• Text shown
------------------------
{In response to Fredo's "show us your tattoo" post, I offer this re-print from 7/16/07 on...that other blog site.}
I recently visited Las Vegas to see my #1 daughter. She had a hair appointment and, rather than just sit around her place, I opted to go with her and wander around the shopping center near the salon while she got her hair done. Not finding anything too interesting at first, I soon spotted a tattoo parlor over in one corner of the parking lot and so wandered in to have a look see. Naturally, the words of my favorite tune filled my head.
Lydia, oh Lydia, say have you met Lydia,
Lydia the tattooed lady,
She has eyes that men adore so,
And a torso, even more so.
The only person in the place was… the perfect Lydia. Her name, it turned out, was actually Gretchen, which I admit did fit her. She was tall, broad-shouldered, had straw blonde hair in thick pigtails, and eyes like Nordic ice. To show off her body work, she wore simply a sport halter top and shorts. Her skin was literally covered with tattoos.
Lydia, oh Lydia, that encyclopedia,
Oh Lydia the Queen of Tattoo,
On her back is the battle of Waterloo,
Beside it the wreck of the Hesperus, too,
And proudly above waves the Red, White & Blue,
You can learn a lot from Lydia.
La la la, la la la, la la la, la la la.
“Beautiful tattoos,” I offered, not being sure how to converse with her, or what her disposition would be. “I apologize if I’m staring.”
------------------------
• Written request A
In the Las Vegas tattoo post, list every picture that the song lyrics place on Lydia's back or above it.
• Written request B
From the Las Vegas tattoo post, write out word for word the stretch from "Lydia, oh Lydia, say" through "la, la la la.".
------------------------
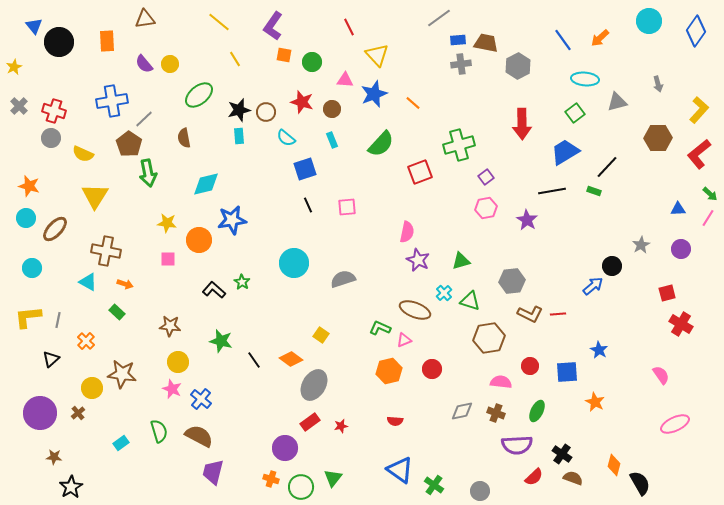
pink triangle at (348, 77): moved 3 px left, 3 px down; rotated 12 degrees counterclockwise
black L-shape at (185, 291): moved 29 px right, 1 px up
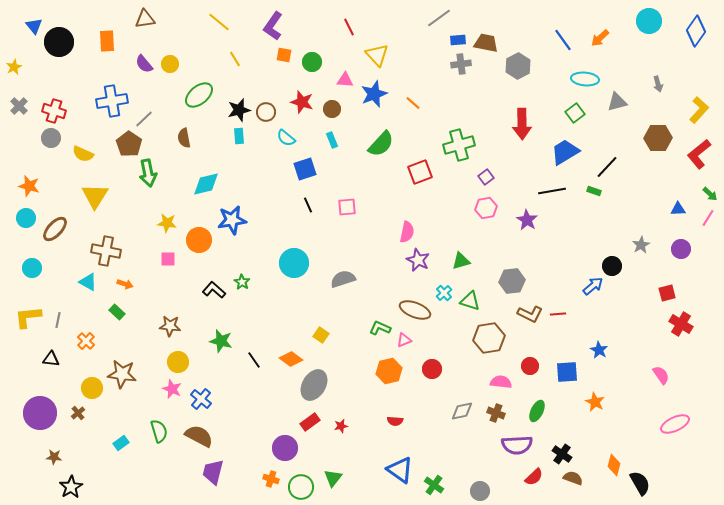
black triangle at (51, 359): rotated 48 degrees clockwise
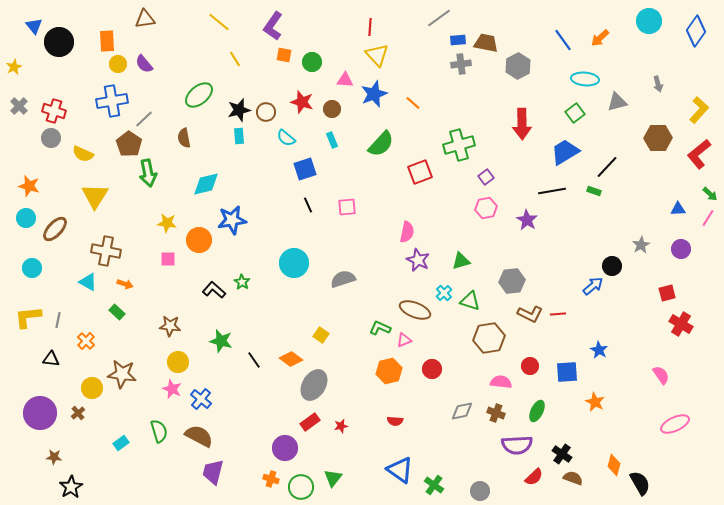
red line at (349, 27): moved 21 px right; rotated 30 degrees clockwise
yellow circle at (170, 64): moved 52 px left
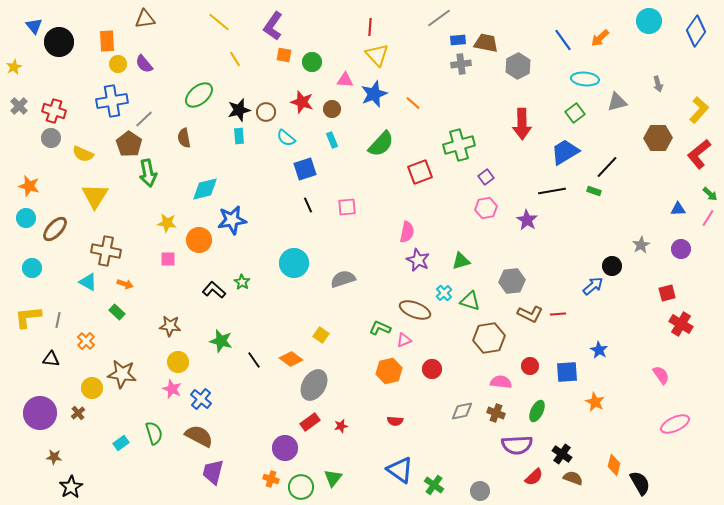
cyan diamond at (206, 184): moved 1 px left, 5 px down
green semicircle at (159, 431): moved 5 px left, 2 px down
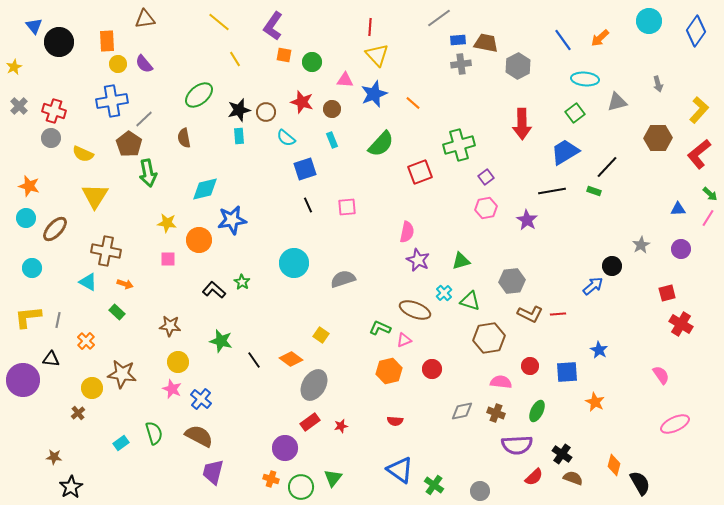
purple circle at (40, 413): moved 17 px left, 33 px up
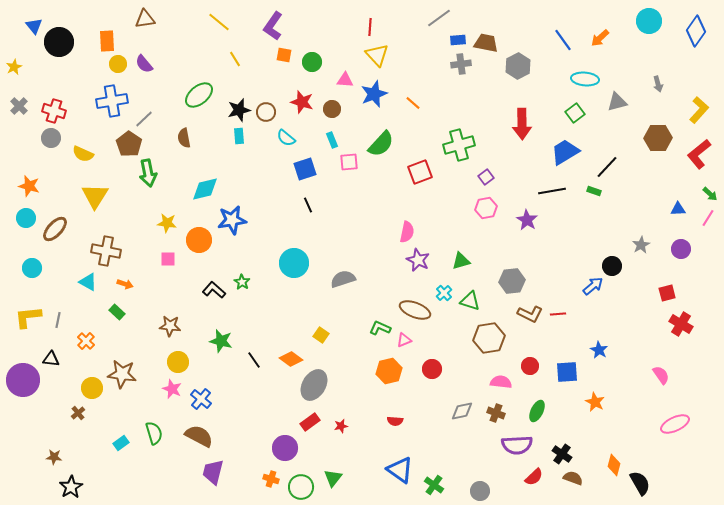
pink square at (347, 207): moved 2 px right, 45 px up
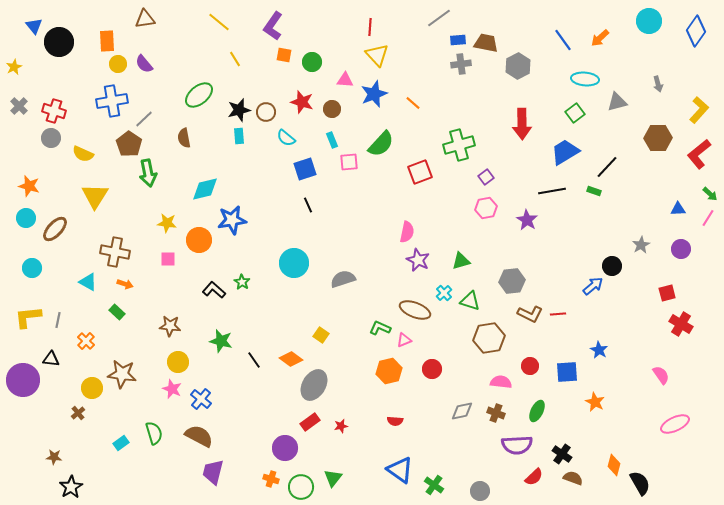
brown cross at (106, 251): moved 9 px right, 1 px down
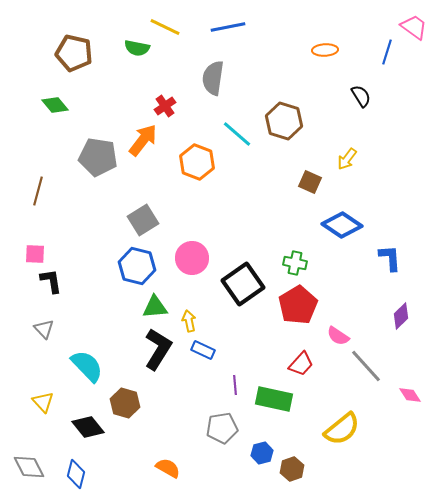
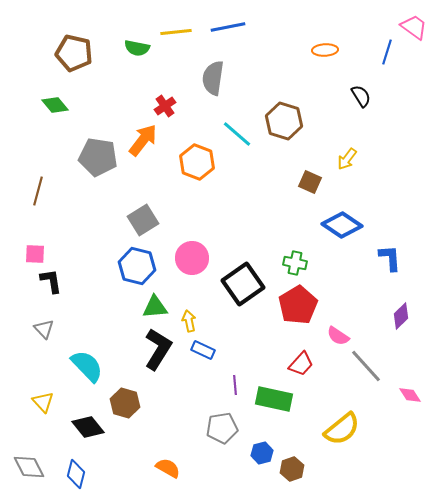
yellow line at (165, 27): moved 11 px right, 5 px down; rotated 32 degrees counterclockwise
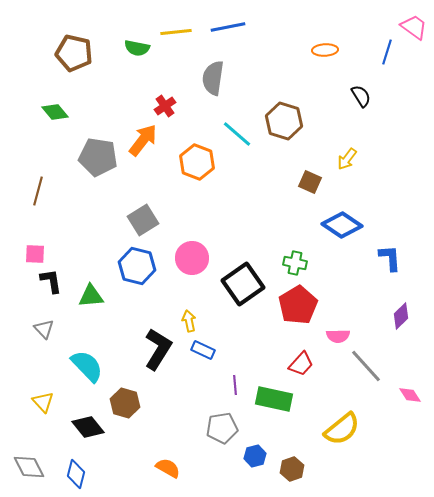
green diamond at (55, 105): moved 7 px down
green triangle at (155, 307): moved 64 px left, 11 px up
pink semicircle at (338, 336): rotated 35 degrees counterclockwise
blue hexagon at (262, 453): moved 7 px left, 3 px down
------------------------
• Written answer A
- the battle of Waterloo
- the wreck of the Hesperus
- the Red, White & Blue

• Written answer B
Lydia, oh Lydia, say have you met Lydia,
Lydia the tattooed lady,
She has eyes that men adore so,
And a torso, even more so.
The only person in the place was… the perfect Lydia. Her name, it turned out, was actually Gretchen, which I admit did fit her. She was tall, broad-shouldered, had straw blonde hair in thick pigtails, and eyes like Nordic ice. To show off her body work, she wore simply a sport halter top and shorts. Her skin was literally covered with tattoos.
Lydia, oh Lydia, that encyclopedia,
Oh Lydia the Queen of Tattoo,
On her back is the battle of Waterloo,
Beside it the wreck of the Hesperus, too,
And proudly above waves the Red, White & Blue,
You can learn a lot from Lydia.
La la la, la la la, la la la, la la la.